You also might not want them to know a few things.

That you'd accept a steeper discount if they said they were trying a competitor.
There's a feature that you're pitching that is still technically a roadmap feature and not code complete.
Everything is a giant shitshow and we're just keeping it together for public appearances.

And the list goes on. So can the LLM easily supplement its context? Obviously not! The LLM might need to snake its tendrils into every single data source that your company has, including the brains of people who work there. And at a large organization, you will have so much data that it cannot fit into the context window of an LLM. So now the LLM needs to solve the open research question of "how do I find the exact right context that I need to answer all of these questions?"

How quickly can the LLM verify its output?

How do you need to verify a presentation that you didn't write?

First, you need to flip through the presentation. Look for any weird outputs. Are there overlapping regions? Things that are a little too close? When you put two images next to each other, do they visually clash in some way? Some of this could be handled by the LLM but some of it is just the human experience.

Then you need to consider the structure. Is this a compelling pitch? Is this ordered correctly? Should any slides be omitted? Is anything missing?

Then you need to nitpick the content. Are all of the sentences correct? Is it using good word choices throughout the presentation? Did it misunderstand any of the source material and needs to be reworked for accuracy?

And finally, you'll want to actually give the presentation slide-by-slide. Does it all flow naturally when spoken out loud? Are there any unnatural moments? Does anything need to be restructured or reworked?

So the LLM cannot really verify its output at all, so it can't iterate and recurse on the problem. But there are aspects that the LLM might be able to assist with, like finding source documents, answering questions about data that it can access, and generating the slides. So it's very likely that you could build the presentation faster, but there's also a tremendous amount of hidden work involved: uncovering the full context of your problem, what you need to present, and being a strong advocate for the audience in mapping the LLM output into a convincing presentation.

The cure for LLM psychosis

The cure is simply the ability to find the hidden work.

If the LLM can add to its own context via simple searches, or even perform its own logical thinking like building its own lemmas and theorems when investigating a math problem, then the problem is in the LLM's sweet spot. It doesn't need people at all, it can just churn by itself!
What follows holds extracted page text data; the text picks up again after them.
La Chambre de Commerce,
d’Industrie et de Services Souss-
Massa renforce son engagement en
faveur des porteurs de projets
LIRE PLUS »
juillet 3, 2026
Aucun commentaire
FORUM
However, if it needs to sort through more information than it can access within its own context, then the LLM is going to need extra assistance and there is hidden work.

If the LLM is working on a programming problem and can simply write its own unit tests and run the program on sample inputs to verify its own outputs, then you are in the LLM's sweet spot. However, once verification starts to have complex causes like "how do human beings feel when they view the output?" and "Does this otherwise-correct change introduce unwanted emergent behavior when run in the production system?", then there starts to be a lot of extra hidden work for getting the LLM to exist within an ecosystem.